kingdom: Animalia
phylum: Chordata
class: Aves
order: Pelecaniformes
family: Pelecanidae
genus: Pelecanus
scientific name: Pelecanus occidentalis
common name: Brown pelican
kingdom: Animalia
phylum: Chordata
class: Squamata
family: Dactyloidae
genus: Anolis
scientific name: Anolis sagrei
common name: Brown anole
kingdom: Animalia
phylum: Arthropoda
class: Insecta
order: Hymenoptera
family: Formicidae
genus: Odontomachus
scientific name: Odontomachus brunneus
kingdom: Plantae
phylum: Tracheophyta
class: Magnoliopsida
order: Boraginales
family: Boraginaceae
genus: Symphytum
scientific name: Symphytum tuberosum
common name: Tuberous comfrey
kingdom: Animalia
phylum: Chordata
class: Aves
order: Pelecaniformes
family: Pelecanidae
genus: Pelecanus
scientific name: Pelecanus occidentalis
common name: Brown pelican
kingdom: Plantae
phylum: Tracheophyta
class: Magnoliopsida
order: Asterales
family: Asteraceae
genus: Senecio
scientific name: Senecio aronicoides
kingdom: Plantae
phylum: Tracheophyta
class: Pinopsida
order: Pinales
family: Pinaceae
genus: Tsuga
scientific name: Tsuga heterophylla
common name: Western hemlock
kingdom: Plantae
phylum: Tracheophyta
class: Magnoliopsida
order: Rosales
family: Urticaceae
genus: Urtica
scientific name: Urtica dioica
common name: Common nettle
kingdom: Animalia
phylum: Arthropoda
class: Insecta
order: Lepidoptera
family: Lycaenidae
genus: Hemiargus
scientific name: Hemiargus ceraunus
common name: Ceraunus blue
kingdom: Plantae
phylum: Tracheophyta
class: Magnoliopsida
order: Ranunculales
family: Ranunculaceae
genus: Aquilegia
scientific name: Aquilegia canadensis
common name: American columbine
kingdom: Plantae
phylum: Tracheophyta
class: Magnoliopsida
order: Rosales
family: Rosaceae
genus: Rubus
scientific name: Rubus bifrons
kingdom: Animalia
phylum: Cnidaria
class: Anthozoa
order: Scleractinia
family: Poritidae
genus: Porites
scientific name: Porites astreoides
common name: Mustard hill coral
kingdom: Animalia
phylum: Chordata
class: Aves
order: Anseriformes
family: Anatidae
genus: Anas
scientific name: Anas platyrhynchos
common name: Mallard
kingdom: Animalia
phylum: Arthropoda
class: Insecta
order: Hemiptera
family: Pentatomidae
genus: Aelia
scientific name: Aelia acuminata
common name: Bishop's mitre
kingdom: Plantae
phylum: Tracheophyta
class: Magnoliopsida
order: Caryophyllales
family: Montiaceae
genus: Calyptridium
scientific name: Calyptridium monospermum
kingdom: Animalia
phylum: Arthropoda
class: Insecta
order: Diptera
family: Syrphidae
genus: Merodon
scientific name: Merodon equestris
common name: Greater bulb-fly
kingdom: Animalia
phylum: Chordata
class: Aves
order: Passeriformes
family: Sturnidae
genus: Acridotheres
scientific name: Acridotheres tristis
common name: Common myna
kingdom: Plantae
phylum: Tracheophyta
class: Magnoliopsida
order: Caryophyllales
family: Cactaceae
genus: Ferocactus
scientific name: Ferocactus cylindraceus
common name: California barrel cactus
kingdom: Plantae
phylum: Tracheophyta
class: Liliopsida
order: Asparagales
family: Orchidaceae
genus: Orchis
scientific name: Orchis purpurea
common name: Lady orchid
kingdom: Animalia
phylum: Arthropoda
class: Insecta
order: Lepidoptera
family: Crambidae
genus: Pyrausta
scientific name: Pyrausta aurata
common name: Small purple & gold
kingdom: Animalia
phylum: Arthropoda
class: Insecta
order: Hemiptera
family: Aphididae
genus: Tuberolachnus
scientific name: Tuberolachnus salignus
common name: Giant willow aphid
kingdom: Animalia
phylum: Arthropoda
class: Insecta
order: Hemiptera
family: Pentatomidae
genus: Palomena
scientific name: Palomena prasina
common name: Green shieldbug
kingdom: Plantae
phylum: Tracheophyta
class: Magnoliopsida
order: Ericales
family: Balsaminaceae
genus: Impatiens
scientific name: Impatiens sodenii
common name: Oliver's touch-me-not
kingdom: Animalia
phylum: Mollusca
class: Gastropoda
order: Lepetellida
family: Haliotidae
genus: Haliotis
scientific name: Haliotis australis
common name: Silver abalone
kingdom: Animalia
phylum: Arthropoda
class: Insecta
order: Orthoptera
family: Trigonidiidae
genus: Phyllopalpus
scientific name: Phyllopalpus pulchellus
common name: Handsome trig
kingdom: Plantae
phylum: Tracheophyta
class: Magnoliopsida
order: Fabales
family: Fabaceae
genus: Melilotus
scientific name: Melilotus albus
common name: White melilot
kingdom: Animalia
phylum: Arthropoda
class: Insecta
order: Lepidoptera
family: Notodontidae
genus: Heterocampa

□ □ □ □

Reproduce, word for word, everything in the records above from the line containing "common name: American columbine" down to the line containing "genus: Ferocactus", including both of those lines.

common name: American columbine
kingdom: Plantae
phylum: Tracheophyta
class: Magnoliopsida
order: Rosales
family: Rosaceae
genus: Rubus
scientific name: Rubus bifrons
kingdom: Animalia
phylum: Cnidaria
class: Anthozoa
order: Scleractinia
family: Poritidae
genus: Porites
scientific name: Porites astreoides
common name: Mustard hill coral
kingdom: Animalia
phylum: Chordata
class: Aves
order: Anseriformes
family: Anatidae
genus: Anas
scientific name: Anas platyrhynchos
common name: Mallard
kingdom: Animalia
phylum: Arthropoda
class: Insecta
order: Hemiptera
family: Pentatomidae
genus: Aelia
scientific name: Aelia acuminata
common name: Bishop's mitre
kingdom: Plantae
phylum: Tracheophyta
class: Magnoliopsida
order: Caryophyllales
family: Montiaceae
genus: Calyptridium
scientific name: Calyptridium monospermum
kingdom: Animalia
phylum: Arthropoda
class: Insecta
order: Diptera
family: Syrphidae
genus: Merodon
scientific name: Merodon equestris
common name: Greater bulb-fly
kingdom: Animalia
phylum: Chordata
class: Aves
order: Passeriformes
family: Sturnidae
genus: Acridotheres
scientific name: Acridotheres tristis
common name: Common myna
kingdom: Plantae
phylum: Tracheophyta
class: Magnoliopsida
order: Caryophyllales
family: Cactaceae
genus: Ferocactus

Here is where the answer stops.